I did get the chance to ask the anesthesiologist how long the surgery took, and he said, “20 minutes, skin to skin.” While that sounds pornographic, I can only imagine that means, “from the first Capri Sun punch to the last drop of Gorilla Glue.” That was comforting, although I have no idea why. I was really just glad to be done.
I am on day 3 of my recovery and, although I hastily ate some french fries today which did NOT go over well, I am actually feeling considerably better. I have been relieved of pains that I had had since my teenage years that I thought I would be stuck with forever. The worst part of it has been the GODDAMNED SHOULDER PAIN caused by the CO2 they inflate you with like a balloon. They deflate you afterwards, but obviously not completely. That hurts like your entire right side is filled with shattered glass. Good times.

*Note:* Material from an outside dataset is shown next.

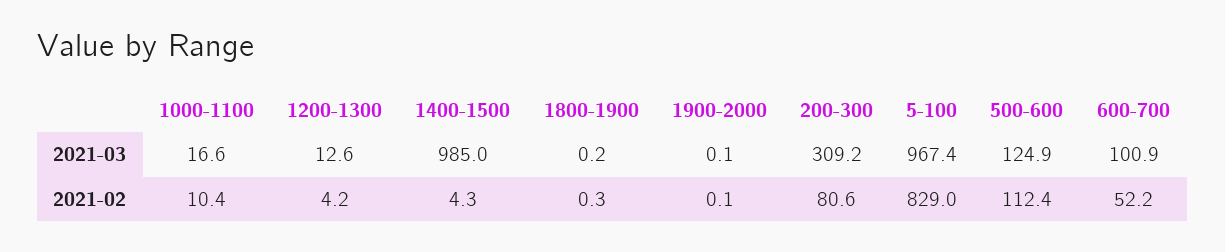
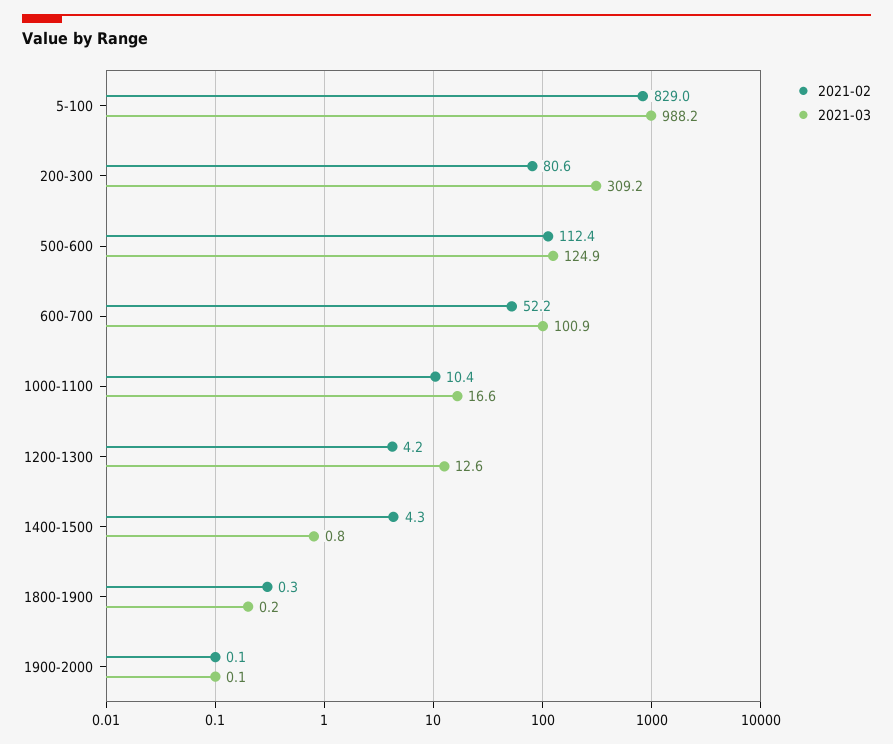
2021-03, 1400-1500: 985 -> 0.8
2021-03, 5-100: 967.4 -> 988.2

Once again, I am on the preferred side of anesthesia and I am again glad to be done with this foolishness. I have decided that I am putting my intention into the universe not to need any more surgery. Ultimately, it wasn’t THAT bad, and I will do it again if I have to, but I will kvetch just as much as I damn well please.
Narcotics, anyone?



October 18th, 2009 at 10:32 pm
Did you get your surgery done at the drive-thru? I was in the hospital for 2 nights for the same surgery!
October 19th, 2009 at 8:06 am
Seriously, I have waited longer for my food at IHOP than it took to have my gallbladder surgery and get bounced from recovery. I suppose I didn’t really want to hang around there, but I also didn’t feel it necessary to take my leave at a full clip, either. Oh, well. Done and over with.